Sólo unos pocos días después de la invasión alemana de Polonia, los jefes de la Policía de Seguridad y los dirigentes del partido en Praga, Viena y Katowice vieron la oportunidad de deportar a los judíos de sus zonas, aprovechando las ideas expuestas por Heydrich sobre el establecimiento de una «reserva judía» al este de Cracovia. Parece ser que fueron la iniciativa y ambición personales de Eichmann las que suscitaron las esperanzas de una expulsión inmediata de los judíos. Entre el 18 y el 26 de octubre organizó el transporte de varios miles de judíos de Viena, Katowice y Moravia al distrito de Nisko, al sur de Lublin. También se incluyó en aquella deportación a algunos gitanos de Viena. Al mismo tiempo comenzó el reasentamiento de los alemanes bálticos. Pocos días después de que comenzaran los traslados a Nisko, la falta de suministros para los judíos deportados a Polonia desencadenó una situación tan caótica a su llegada que hubo que interrumpir bruscamente la operación. Pero aquello no era más que un mero anticipo de las deportaciones más grandes que estaban por llegar.
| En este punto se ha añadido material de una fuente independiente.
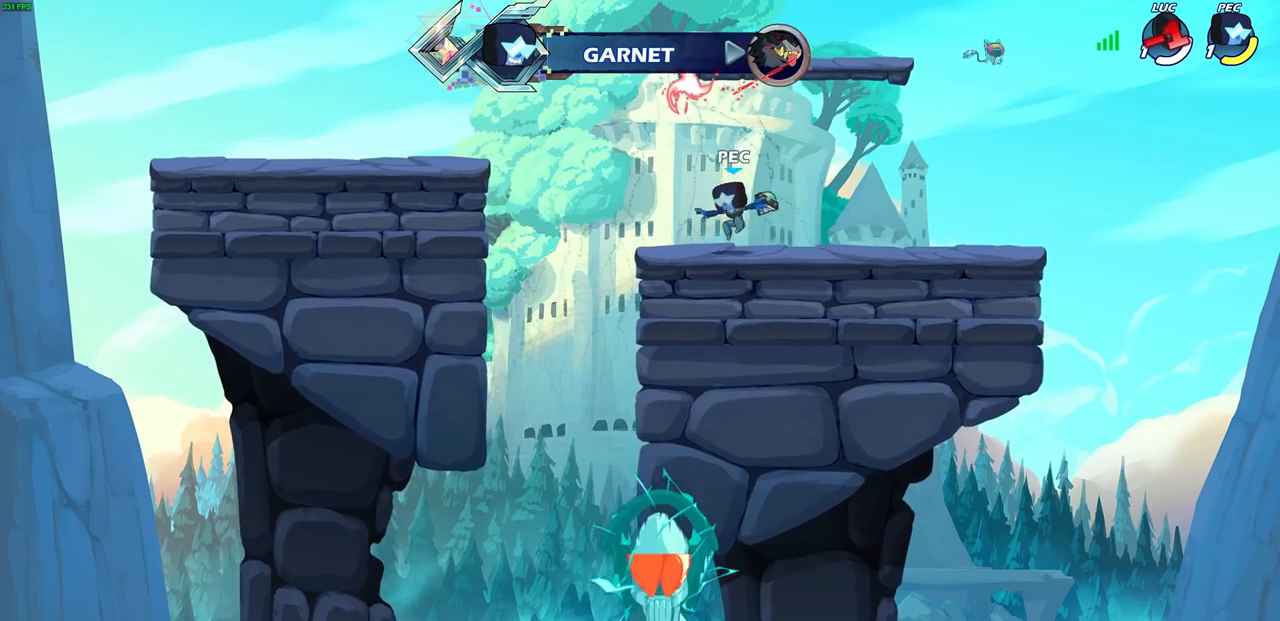
{"buttons": [], "left_stick": "center", "right_stick": "center", "events": []}
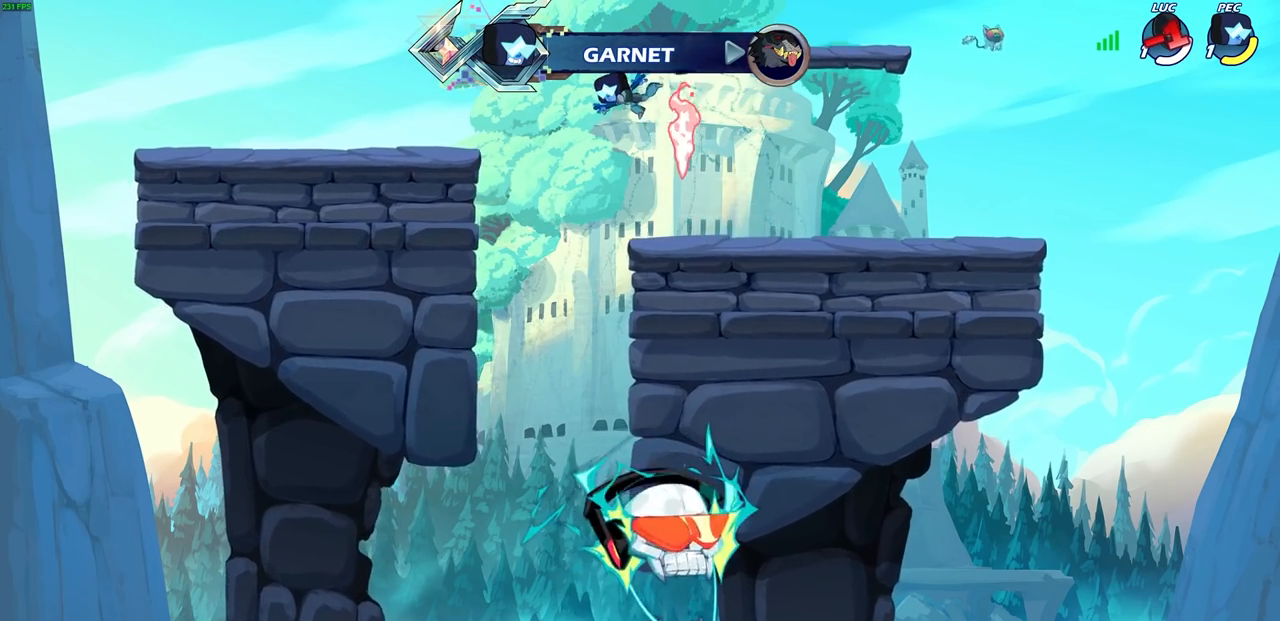
{"buttons": [], "left_stick": "center", "right_stick": "center", "events": []}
A finales de aquel mes Himmler, tras asumir su nuevo cargo de comisario del Reich para el fortalecimiento de la raza germánica, ordenó la expulsión de todos los judíos de los territorios incorporados. Se planeó la deportación de unos 550.000 judíos. Además le tocó el turno a varios cientos de miles de miembros de la «población polaca especialmente hostil», lo que elevaba el número total a alrededor de un millón de personas. En la mayor de las zonas elegidas para las deportaciones y el reasentamiento de alemanes étnicos, Warthegau, resultó imposible alcanzar el número prescrito inicialmente para la deportación o ejecutar las expulsiones a la velocidad prevista. Aun así, durante la primavera de 1940 fueron deportados 128.011 polacos y judíos en las condiciones más espantosas. Los sádicos miembros de las SS solían aparecer por la noche para desalojar bloques enteros de pisos y cargar a sus inquilinos (sometidos a todas las formas imaginables de brutal humillación) en camiones abiertos, a pesar del intenso frío, para trasladarlos a campos de tránsito, donde los hacinaban en grandes cantidades en camiones de ganado sin calefacción y los enviaban al sur, despojados de todas sus pertenencias y a menudo sin comida ni agua. Las muertes eran frecuentes en aquellos viajes. Quienes sobrevivían a menudo sufrían congelaciones y otras secuelas de aquella terrible experiencia. Se enviaba a los deportados al Gobierno General, que en los territorios anexionados se consideraba como una especie de vertedero para los indeseables. Pero el gobernador general, Hans Frank, no tenía más deseos de que hubiera judíos en su zona de los que tenían los Gauleiter de las regiones incorporadas de tenerlos en las suyas. Esperaba que se pudrieran en una reserva, pero fuera de su propio territorio. En noviembre de 1939, Frank había expuesto con claridad cuáles eran sus planes para su provincia. Era un placer, declaró, poder enfrentarse físicamente a la raza judía al fin: «Cuantos más mueran, mejor. […] Los judíos deben darse cuenta de que hemos llegado. Queremos llevar a entre la mitad y las tres cuartas partes de todos los judíos al este del Vístula. Suprimiremos a estos judíos allá donde podamos. Todo el asunto está en juego aquí. Los judíos fuera del Reich, de Viena, de todas partes. No tenemos ninguna necesidad de judíos en el Reich».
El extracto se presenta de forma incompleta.